Gérard Depardieu en «femme qui chante»

Il y a eu la grenouille qui voulait être aussi grosse que le boeuf, il y a Depardieu qui aurait voulu être Barbara.
Sur la scène de l’Olympia de Montréal, mercredi, la bête de scène qu’est Gérard Depardieu se faisait sensible, timide, pour incarner la longue dame brune, sa défunte amie, la magnifique Barbara. Depardieu était d’ailleurs accompagné de celui qui fut le pianiste de Barbara, Gérard Daguerre, dans le cadre du spectacle Depardieu chante Barbara.
Depuis longtemps, Barbara et Depardieu étaient complices. L’homme a d’ailleurs entamé la soirée avec la pièce Mémoire, tirée de la comédie musicale Lily passion, qu’ils interprétaient ensemble en 1986. Et c’est cette proximité entre les artistes qui fait tout l’intérêt de ce spectacle.

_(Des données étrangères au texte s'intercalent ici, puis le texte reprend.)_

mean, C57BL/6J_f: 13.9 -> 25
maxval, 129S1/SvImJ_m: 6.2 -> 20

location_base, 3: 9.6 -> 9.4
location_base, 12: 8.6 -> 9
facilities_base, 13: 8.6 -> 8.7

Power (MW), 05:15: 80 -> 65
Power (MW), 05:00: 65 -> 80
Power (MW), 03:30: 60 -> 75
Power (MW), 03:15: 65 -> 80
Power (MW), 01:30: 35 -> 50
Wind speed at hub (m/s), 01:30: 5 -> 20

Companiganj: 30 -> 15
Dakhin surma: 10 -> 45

Lorsque Depardieu allait chez Barbara, il arrivait qu’elle le fasse attendre longtemps dans la cuisine avant de, enfin, se présenter. Sur la scène de l’Olympia, le fantôme de la chanteuse semblait venir planer, à l’occasion, pour insuffler courage à Depardieu. On la retrouve dans cette posture de dos, une main tendue vers le côté. On la retrouve même dans ces fléchissements de voix qu’il lui arrivait, à elle aussi, de subir. On la retrouve dans cette sensibilité, dans cette vulnérabilité qui s’exprime cette fois dans une carrure de boxeur, avec une voix d’homme, moins claire que la sienne. « Je suis une femme qui chante », dit Depardieu, qui reprend aussi des textes de la chanteuse.
Il faut tout de même s’incliner devant l’humilité de Depardieu lorsqu’il chantonne, de son corps de géant, la toute douce Petite cantate, que Barbara a écrite lorsque sa pianiste est morte dans un accident de voiture. Ou encore lorsqu’il reprend Dis, quand reviendras-tu ?, s’adressant de toute évidence à la mémoire de la chanteuse.
Au moment de livrer la magnifique chanson Drouot, qui raconte l’histoire d’une femme qui vend ses derniers souvenirs d’amour aux enchères, le comédien fait un aparté pour parler du bradage des derniers biens de Barbara, après sa mort. On soulignera la belle prestation de Depardieu dans Le soleil noir ou L’île aux mimosas, mais aussi dans À force, une chanson écrite par le fils de Depardieu, Guillaume, que Barbara avait mise en musique. À défaut de chanter comme Barbara, on pourra dire que Depardieu l’aura comprise.
Depardieu l’a déjà dit, il a monté ce spectacle pour apprendre à faire son deuil de Barbara. Et c’est aussi ce que le public fait à ses côtés, la larme à l’oeil, la chanson au bout des lèvres.